• To-do item
Rewrite the lines in the items below, changing each "tool" to "app" and leaving everything else untouched.

• Records to process
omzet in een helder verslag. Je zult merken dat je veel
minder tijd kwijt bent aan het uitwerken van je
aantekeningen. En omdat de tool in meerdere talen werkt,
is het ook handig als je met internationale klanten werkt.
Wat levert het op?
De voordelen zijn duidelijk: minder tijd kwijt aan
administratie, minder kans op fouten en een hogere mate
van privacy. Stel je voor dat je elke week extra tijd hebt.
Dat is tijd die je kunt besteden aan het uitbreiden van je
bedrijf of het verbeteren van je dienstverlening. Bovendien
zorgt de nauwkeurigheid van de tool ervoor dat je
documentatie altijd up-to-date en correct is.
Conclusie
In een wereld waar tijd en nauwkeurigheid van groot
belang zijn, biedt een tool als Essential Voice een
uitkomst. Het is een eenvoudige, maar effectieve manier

• Solution to the exercise
omzet in een helder verslag. Je zult merken dat je veel
minder tijd kwijt bent aan het uitwerken van je
aantekeningen. En omdat de app in meerdere talen werkt,
is het ook handig als je met internationale klanten werkt.
Wat levert het op?
De voordelen zijn duidelijk: minder tijd kwijt aan
administratie, minder kans op fouten en een hogere mate
van privacy. Stel je voor dat je elke week extra tijd hebt.
Dat is tijd die je kunt besteden aan het uitbreiden van je
bedrijf of het verbeteren van je dienstverlening. Bovendien
zorgt de nauwkeurigheid van de app ervoor dat je
documentatie altijd up-to-date en correct is.
Conclusie
In een wereld waar tijd en nauwkeurigheid van groot
belang zijn, biedt een app als Essential Voice een
uitkomst. Het is een eenvoudige, maar effectieve manier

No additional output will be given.